## Work to complete:
Show each line of the rows below that contains the string "item", copied in full.
+++
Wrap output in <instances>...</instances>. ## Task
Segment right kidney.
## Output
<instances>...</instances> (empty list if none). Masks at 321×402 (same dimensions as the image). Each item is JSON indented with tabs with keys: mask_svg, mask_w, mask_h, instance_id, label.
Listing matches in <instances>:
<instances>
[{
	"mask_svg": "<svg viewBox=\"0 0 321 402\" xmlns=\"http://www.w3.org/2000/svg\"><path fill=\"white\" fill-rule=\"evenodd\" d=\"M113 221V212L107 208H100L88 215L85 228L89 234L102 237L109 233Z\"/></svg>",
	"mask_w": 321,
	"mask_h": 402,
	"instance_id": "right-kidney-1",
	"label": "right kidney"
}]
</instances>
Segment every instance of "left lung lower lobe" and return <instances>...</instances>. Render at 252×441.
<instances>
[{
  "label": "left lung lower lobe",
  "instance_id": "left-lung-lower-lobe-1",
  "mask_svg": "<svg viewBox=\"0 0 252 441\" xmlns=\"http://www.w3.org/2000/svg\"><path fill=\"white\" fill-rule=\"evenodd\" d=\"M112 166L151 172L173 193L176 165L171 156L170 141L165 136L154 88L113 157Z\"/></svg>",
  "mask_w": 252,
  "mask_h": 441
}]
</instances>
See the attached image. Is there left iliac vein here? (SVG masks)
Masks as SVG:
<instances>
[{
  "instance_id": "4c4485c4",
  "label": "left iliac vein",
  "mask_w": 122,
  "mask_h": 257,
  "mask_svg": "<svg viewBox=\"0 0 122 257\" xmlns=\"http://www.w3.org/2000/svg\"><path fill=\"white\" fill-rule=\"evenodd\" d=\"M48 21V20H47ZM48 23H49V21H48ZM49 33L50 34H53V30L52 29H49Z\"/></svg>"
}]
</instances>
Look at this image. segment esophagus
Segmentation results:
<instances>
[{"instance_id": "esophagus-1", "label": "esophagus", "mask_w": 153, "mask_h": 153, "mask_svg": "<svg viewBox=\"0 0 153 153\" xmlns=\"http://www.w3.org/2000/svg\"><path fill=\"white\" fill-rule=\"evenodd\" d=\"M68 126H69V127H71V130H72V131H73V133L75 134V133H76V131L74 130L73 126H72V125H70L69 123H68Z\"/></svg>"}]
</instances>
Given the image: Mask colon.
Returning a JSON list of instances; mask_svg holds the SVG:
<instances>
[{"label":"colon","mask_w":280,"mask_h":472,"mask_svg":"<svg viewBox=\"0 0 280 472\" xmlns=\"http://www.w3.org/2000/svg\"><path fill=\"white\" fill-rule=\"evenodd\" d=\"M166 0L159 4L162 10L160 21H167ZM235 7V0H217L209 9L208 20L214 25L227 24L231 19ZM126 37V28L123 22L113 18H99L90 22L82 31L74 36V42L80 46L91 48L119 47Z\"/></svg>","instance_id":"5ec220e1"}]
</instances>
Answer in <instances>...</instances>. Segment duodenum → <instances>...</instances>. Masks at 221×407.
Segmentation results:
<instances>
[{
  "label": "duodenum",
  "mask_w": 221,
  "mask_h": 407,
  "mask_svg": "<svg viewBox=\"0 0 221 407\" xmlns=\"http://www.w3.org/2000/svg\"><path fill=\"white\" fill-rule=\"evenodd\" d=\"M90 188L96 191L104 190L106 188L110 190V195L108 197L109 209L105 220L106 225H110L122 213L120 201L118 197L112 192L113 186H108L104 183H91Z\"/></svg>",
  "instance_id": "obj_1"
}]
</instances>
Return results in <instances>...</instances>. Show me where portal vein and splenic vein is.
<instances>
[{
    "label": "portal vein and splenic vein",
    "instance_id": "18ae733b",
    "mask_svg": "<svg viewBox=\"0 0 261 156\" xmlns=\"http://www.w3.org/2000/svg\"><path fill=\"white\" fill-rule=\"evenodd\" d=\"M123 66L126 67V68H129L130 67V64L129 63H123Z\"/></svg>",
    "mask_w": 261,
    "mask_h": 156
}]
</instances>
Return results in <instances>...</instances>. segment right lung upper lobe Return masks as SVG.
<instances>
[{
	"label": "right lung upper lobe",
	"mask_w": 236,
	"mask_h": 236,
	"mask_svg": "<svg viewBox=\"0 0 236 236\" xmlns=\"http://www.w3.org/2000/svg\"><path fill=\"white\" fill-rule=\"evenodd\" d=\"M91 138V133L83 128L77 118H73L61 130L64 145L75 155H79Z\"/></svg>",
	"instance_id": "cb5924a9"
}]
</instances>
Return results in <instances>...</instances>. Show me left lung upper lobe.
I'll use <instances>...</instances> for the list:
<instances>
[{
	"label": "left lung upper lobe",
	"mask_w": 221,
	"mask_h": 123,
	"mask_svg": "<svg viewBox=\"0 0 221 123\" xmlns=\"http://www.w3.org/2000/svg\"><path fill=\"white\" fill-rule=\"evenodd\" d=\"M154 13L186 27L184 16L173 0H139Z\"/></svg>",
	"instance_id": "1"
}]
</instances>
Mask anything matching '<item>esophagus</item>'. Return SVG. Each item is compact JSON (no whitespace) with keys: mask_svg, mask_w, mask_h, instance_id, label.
+++
## Result of this exercise:
<instances>...</instances> (empty list if none). Masks at 321×402 (same dimensions as the image). Each item is JSON indented with tabs with keys: mask_svg, mask_w, mask_h, instance_id, label.
Mask anything matching '<item>esophagus</item>'. Return SVG. Each item is compact JSON (no whitespace) with keys: mask_svg, mask_w, mask_h, instance_id, label.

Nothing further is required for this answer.